Submitted to: Annals of the New York Academy of Sciences
Publication Type: Proceedings
Publication Acceptance Date: 7/23/1996
Publication Date: N/A
Citation: Interpretive Summary: Malignant catarrhal fever (MCF) is a serious, globally-distributed viral disease of cattle, deer certain other ruminant animals. The understanding of the disease, particularly of sheep-associated form, is very limited, primarily because of a lack of adequate detection methods for the virus. In this communication, we describe the growth characteristics of a MCF virus and review the diagnostic assays for MCF recently-developed in our laboratory. We produced a panel of monoclonal antibodies to the virus and use these monoclonal antibodies to study how the virus grew in culture and identify which viral proteins could induce protective immune function. A monoclonal antibody to a common component of MCF virus was identified and a diagnostic assay called competitive-inhibition ELISA (CI-ELISA) was developed for detection of anti-MCF antibody in sheep, cattle and other animals. A PCR assay for DNA of the sheep-associated virus was also developed, based on previously-reported primers. Comparative studies demonstrated that the CI-ELISA was useful for detection of MCF viral antibody and that the PCR was more reliable for diagnosis of animals with clinical sheep-associated MCF.

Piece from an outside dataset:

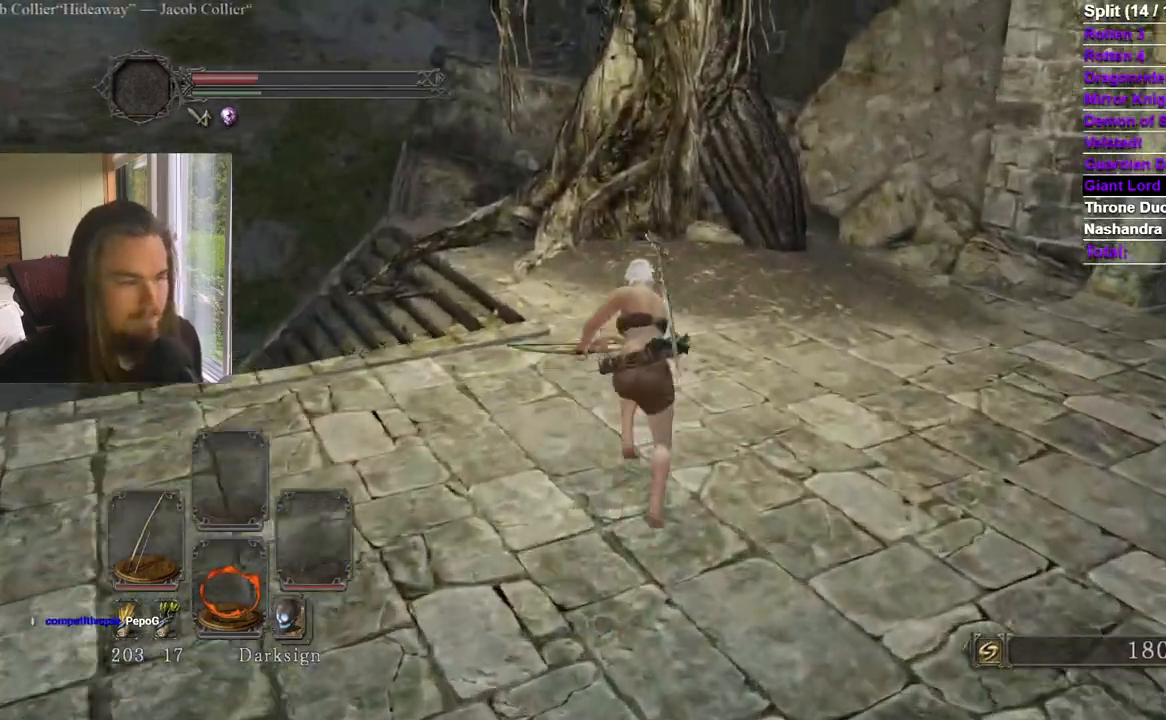
Gameplay with a controller (Xbox layout); each line is a JSON object with the inputs held at the frame after it. "events" lists button and stick changes between this image and that frame as [ms after this image, input, new state], when the widget could be followed in between. Not read: X.
{"buttons": [], "left_stick": "up", "right_stick": "center", "events": [[67, "B", "up"]]}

Technical Abstract: Malignant catarrhal fever (MCF) is a severe lymphoproliferative disease of certain domestic and wild ruminants. Two distinct but closely-related viruses cause clinically indistinguishable syndromes in susceptible ruminant species: wildebeest-associated MCF virus and sheep-associated MCF virus. Neither the pathogenesis nor the epidemiology of SA-MCF is understood, primarily because of a lack of adequate detection methods for the etiologic agent or antibody against that agent. Work designed to develop these tests has been underway in our laboratory. To obtain basic information about the virus, the in vitro growth properties of a U.S. isolate of MCF virus were studied and its major viral proteins identified and characterized by a panel of monoclonal antibodies (MAbs) generated against the isolate. A MAb to a broadly conserved epitope of MCF virus was identified and a competitive-inhibition ELISA (CI-ELISA) was developed for detection of anti-MCF antibody in sheep and other ruminants. The MAb 15-A reacted with an epitope located on a glycoprotein complex, which was present in all isolates of MCF virus examined. Antibody from a wide variety of ruminants infected with MCF virus of both sheep and wildebeest origin competed with the MAb 15-A for the epitope. The assay detected antibody in inapparently-infected sheep, and in cattle, deer and bison with clinical MCF. A PCR assay for DNA of the sheep-associated virus was developed, based on previously-reported primers. Comparative studies demonstrated that the CI-ELISA was specific for MCFV antibody and that the PCR was more reliable for diagnosis of clinical MCF.